The pull force testing plays a particular important role in small parts of children’s apparel items. If such testing fails, these small parts will fall off easily, which might be swallowed by children and result in such safety incidents as choking. In accordance with the requirements under the EU Safety Directive CEN/TR 16792:2014, TÜV Rheinland will conduct stringent pull force testing over small parts of apparel. Parts with a diameter over 6 millimeters that stay intact under a pull force of 70 newton will be considered as qualified. Parts with a diameter from 3 millimeters to 5 millimeters that stay intact under a pull force of 50 newton will be considered as qualified. For parts with a diameter less than 3 millimeters, the washing test will be conducted to test the firmness of such parts.
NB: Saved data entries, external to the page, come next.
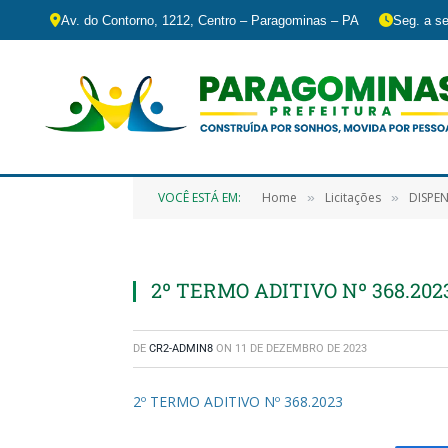
Av. do Contorno, 1212, Centro – Paragominas – PA
Seg. a se
VOCÊ ESTÁ EM:
Home
Licitações
DISPENSA DE LI
»
»
2º TERMO ADITIVO Nº 368.202
DE
CR2-ADMIN8
ON
11 DE DEZEMBRO DE 2023
2º TERMO ADITIVO Nº 368.2023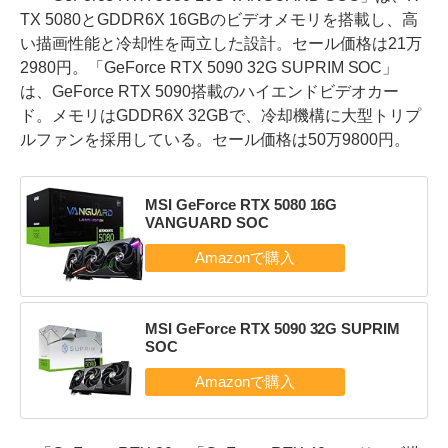
TX 5080とGDDR6X 16GBのビデオメモリを搭載し、高
い描画性能と冷却性を両立した設計。セール価格は21万
2980円。「GeForce RTX 5090 32G SUPRIM SOC」
は、GeForce RTX 5090搭載のハイエンドビデオカー
ド。メモリはGDDR6X 32GBで、冷却機構に大型トリプ
ルファンを採用している。セール価格は50万9800円。
MSI GeForce RTX 5080 16G
VANGUARD SOC
MSI GeForce RTX 5090 32G SUPRIM
SOC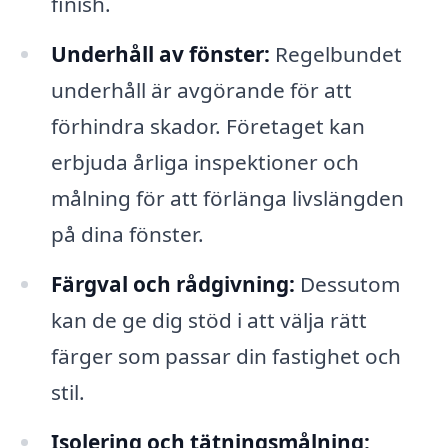
finish.
Underhåll av fönster:
Regelbundet
underhåll är avgörande för att
förhindra skador. Företaget kan
erbjuda årliga inspektioner och
målning för att förlänga livslängden
på dina fönster.
Färgval och rådgivning:
Dessutom
kan de ge dig stöd i att välja rätt
färger som passar din fastighet och
stil.
Isolering och tätningsmålning: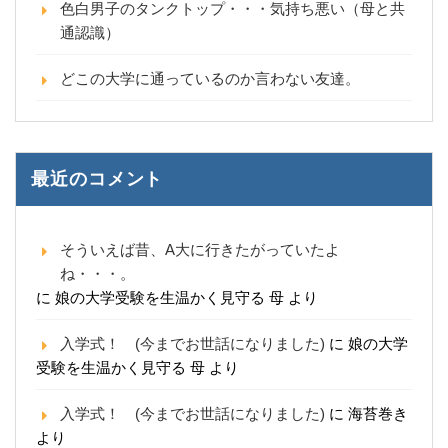
色白男子のタンクトップ・・・気持ち悪い（母と共
通認識）
どこの大学に通っているのか言わない友達。
最近のコメント
そういえば昔、A大に行きたがっていたよ
ね・・・。
に
娘の大学受験を生温かく見守る 母
より
入学式！ (今までお世話になりました)
に
娘の大学
受験を生温かく見守る 母
より
入学式！ (今までお世話になりました)
に
海苔巻き
より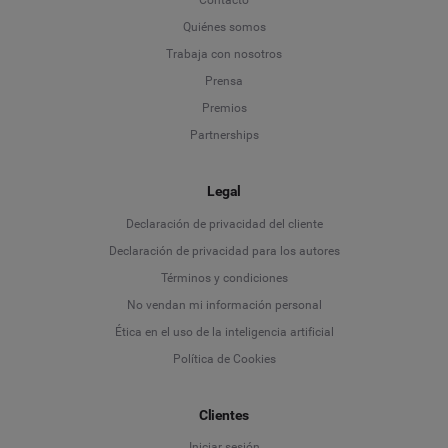
Contacto
Quiénes somos
Trabaja con nosotros
Prensa
Premios
Partnerships
Legal
Language
Declaración de privacidad del cliente
Declaración de privacidad para los autores
Deutsch
Términos y condiciones
No vendan mi información personal
English
Ética en el uso de la inteligencia artificial
Política de Cookies
Español
Clientes
Français
Iniciar sesión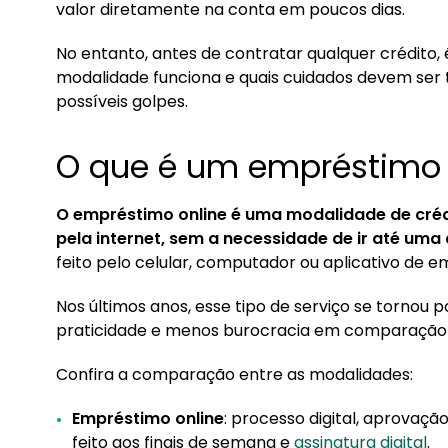
valor diretamente na conta em poucos dias.
2. Posso contratar empréstimo consignado onl
No entanto, antes de contratar qualquer crédito
2.1. Onde simular consignado online?
modalidade funciona e quais cuidados devem ser 
2.2. Precisa ter margem para empréstimo co
possíveis golpes.
3. Como escolher o melhor empréstimo online
O que é um empréstimo 
4. Consignado online para negativado
O empréstimo online é uma modalidade de créd
pela internet, sem a necessidade de ir até uma
feito pelo celular, computador ou aplicativo de 
Nos últimos anos, esse tipo de serviço se tornou 
praticidade e menos burocracia em comparação 
Confira a comparação entre as modalidades:
Empréstimo online
: processo digital, aprovaçã
feito aos finais de semana e
assinatura digital
.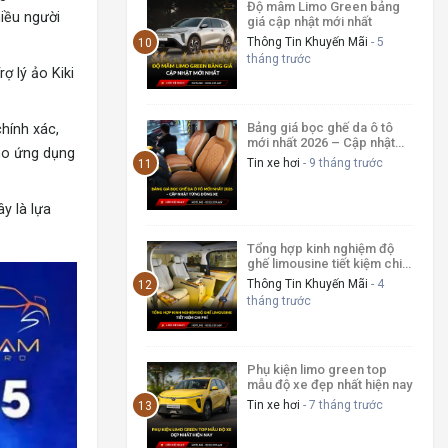
Độ mâm Limo Green bảng
iều người
giá cập nhật mới nhất
Thông Tin Khuyến Mãi
- 5
tháng trước
ợ lý ảo Kiki
Bảng giá bọc ghế da ô tô
hính xác,
mới nhất 2026 – Cập nhật
kho ứng dụng
từng dòng xe
Tin xe hơi
- 9 tháng trước
y là lựa
Tổng hợp kinh nghiệm độ
ghế limousine tiết kiệm chi
phí
Thông Tin Khuyến Mãi
- 4
tháng trước
Phụ kiện limo green top
mẫu độ xe đẹp nhất hiện nay
Tin xe hơi
- 7 tháng trước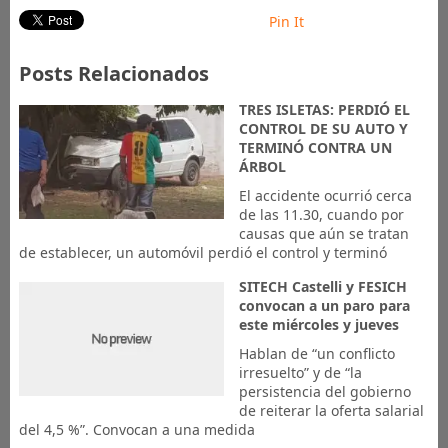
Pin It
Posts Relacionados
TRES ISLETAS: PERDIÓ EL
CONTROL DE SU AUTO Y
TERMINÓ CONTRA UN
ÁRBOL
El accidente ocurrió cerca
de las 11.30, cuando por
causas que aún se tratan
de establecer, un automóvil perdió el control y terminó
SITECH Castelli y FESICH
convocan a un paro para
este miércoles y jueves
Hablan de “un conflicto
irresuelto” y de “la
persistencia del gobierno
de reiterar la oferta salarial
del 4,5 %”. Convocan a una medida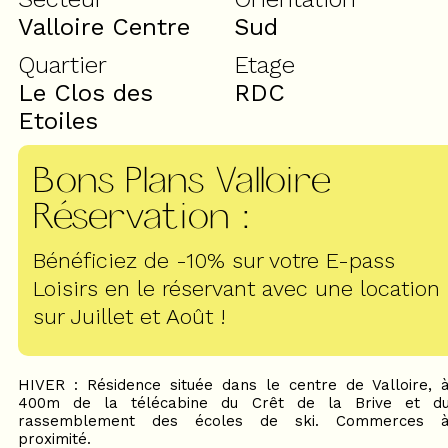
Valloire Centre
Sud
Quartier
Etage
Le Clos des
RDC
Etoiles
Bons Plans Valloire
Réservation
:
Bénéficiez de -10% sur votre E-pass
Loisirs en le réservant avec une location
sur Juillet et Août !
HIVER : Résidence située dans le centre de Valloire, 
400m de la télécabine du Crêt de la Brive et d
rassemblement des écoles de ski. Commerces 
proximité.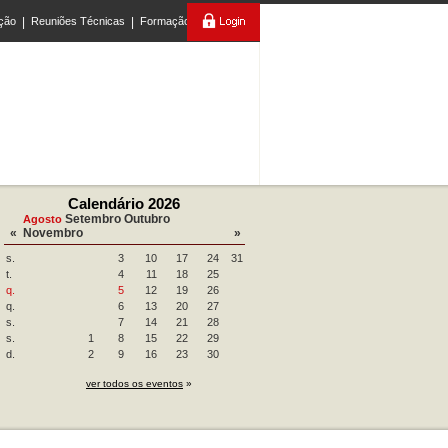
ção
|
Reuniões Técnicas
|
Formação
Calendário 2026
Setembro
Outubro
Agosto
«
Novembro
»
s.
3
10
17
24
31
t.
4
11
18
25
q.
5
12
19
26
q.
6
13
20
27
s.
7
14
21
28
s.
1
8
15
22
29
d.
2
9
16
23
30
ver todos os eventos
»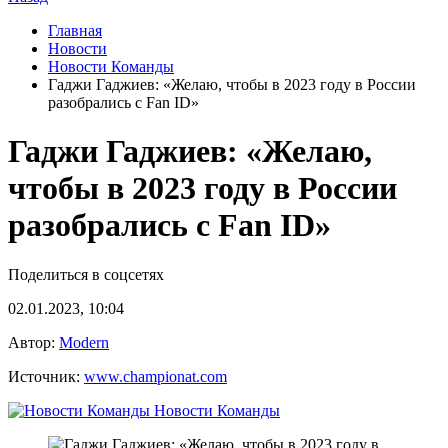
Главная
Новости
Новости Команды
Гаджи Гаджиев: «Желаю, чтобы в 2023 году в России
разобрались с Fan ID»
Гаджи Гаджиев: «Желаю,
чтобы в 2023 году в России
разобрались с Fan ID»
Поделиться в соцсетях
02.01.2023, 10:04
Автор:
Modern
Источник:
www.championat.com
Новости Команды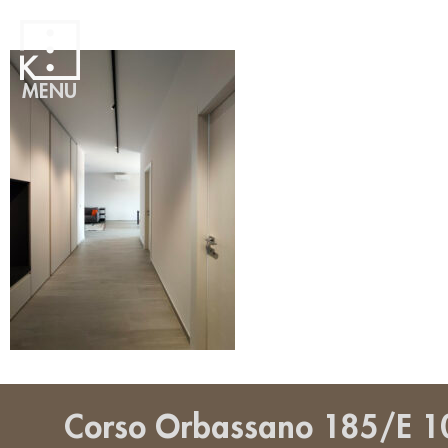
MENU
Corso Orbassano 185/E 1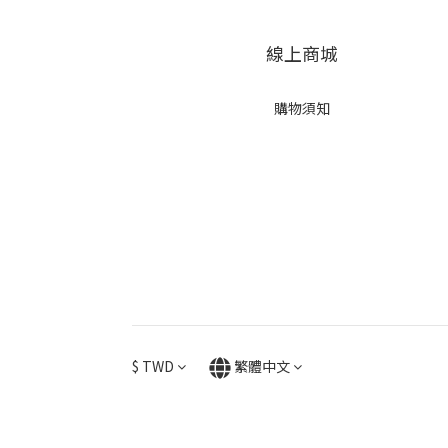
線上商城
購物須知
$
TWD
繁體中文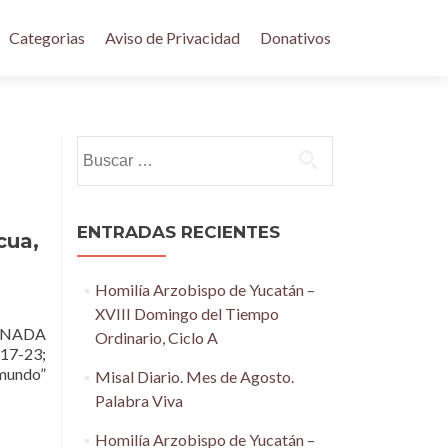
Categorias
Aviso de Privacidad
Donativos
Buscar:
ENTRADAS RECIENTES
cua,
Homilía Arzobispo de Yucatán –
XVIII Domingo del Tiempo
RNADA
Ordinario, Ciclo A
17-23;
 mundo”
Misal Diario. Mes de Agosto.
Palabra Viva
Homilía Arzobispo de Yucatán –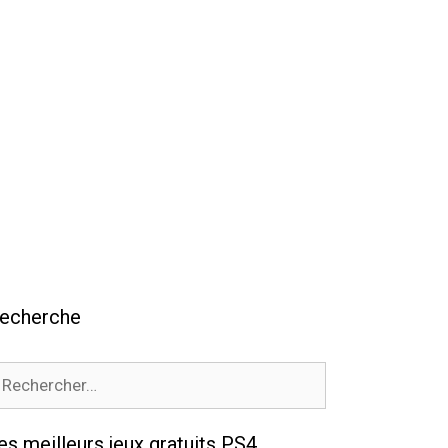
echerche
echercher :
es meilleurs jeux gratuits PS4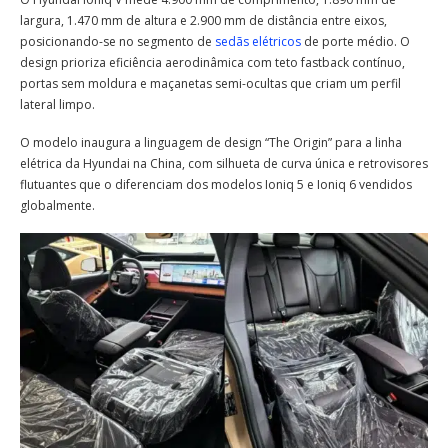
largura, 1.470 mm de altura e 2.900 mm de distância entre eixos,
posicionando-se no segmento de
sedãs elétricos
de porte médio. O
design prioriza eficiência aerodinâmica com teto fastback contínuo,
portas sem moldura e maçanetas semi-ocultas que criam um perfil
lateral limpo.
O modelo inaugura a linguagem de design “The Origin” para a linha
elétrica da Hyundai na China, com silhueta de curva única e retrovisores
flutuantes que o diferenciam dos modelos Ioniq 5 e Ioniq 6 vendidos
globalmente.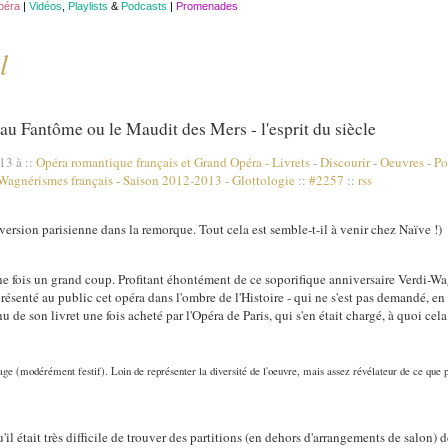
opéra
|
Vidéos
,
Playlists
&
Podcasts
|
Promenades
l
 Fantôme ou le Maudit des Mers - l'esprit du siècle
013 à
::
Opéra romantique français et Grand Opéra
-
Livrets
-
Discourir
-
Oeuvres
-
Po
Wagnérismes français
-
Saison 2012-2013
-
Glottologie
::
#2257
::
rss
version parisienne dans la remorque. Tout cela est semble-t-il à venir chez Naïve !)
e fois un grand coup. Profitant éhontément de ce soporifique anniversaire Verdi-Wag
résenté au public cet opéra dans l'ombre de l'Histoire - qui ne s'est pas demandé, e
 de son livret une fois acheté par l'Opéra de Paris, qui s'en était chargé, à quoi cela
riage (modérément festif). Loin de représenter la diversité de l'oeuvre, mais assez révélateur de ce que
u'il était très difficile de trouver des partitions (en dehors d'arrangements de salon)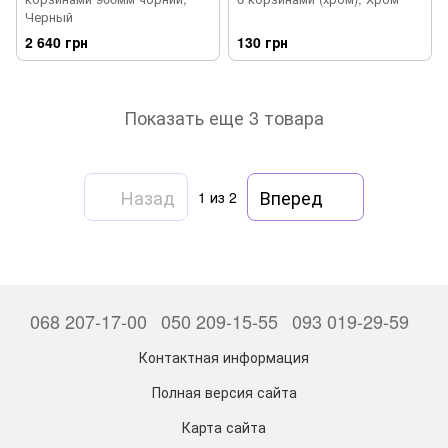
Черный
2 640 грн
130 грн
Показать еще 3 товара
Назад
Вперед
1
из 2
068 207-17-00
050 209-15-55
093 019-29-59
Контактная информация
Полная версия сайта
Карта сайта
As to potential chemical safety hazards of apparel items, TÜV Rheinland, subject to the regulations of the REACH regarding restricted substances, will test the presence of Azo dyes, organotin compounds, chlorophenasic acid, pentachlorophenol, short-chain chlorinated paraffins, hexavalent chromium compounds, polycyclic aromatic hydrocarbons, phthalates, dimethyl fumarate, and other harmful substances in apparel items to prevent chemical compounds contained in apparel items from posing a threat to the human body.
3. Mass Production Phase
During the process of pre-production, production, and post-production of apparel, TÜV Rheinland will conduct a sample inspection and testing over finished apparel items in many areas, including outer look, cohesive force, and sharp tips and edges to ensure the overall quality.
Professional Advice for Consumers
If apparel contains zippers, buttons, rivets, sequins, or other decorative accessories, particular attention shall be paid to the sharp corners and edges of these small decorative parts. Small parts, including buttons, beads, decorative yarn balls, bows, and fine strings, will pose a potential safety threat to children under 36 months old. Such small parts attached to apparel must be reinforced to eliminate the potential risk of suffocation.
Dark-colored apparel, as well as apparel items that contains a large area of dye patterns, must be avoided as much as possible, as such apparel might contain an excessive level of phthalates, which easily poses a threat to the immune system, the digestion system, and the endocrine system.
Meanwhile, TÜV Rheinland also recommends that consumers from time to time pay attention to the information published by third-party testing, inspection and certification bodies for purchasing safe apparel items.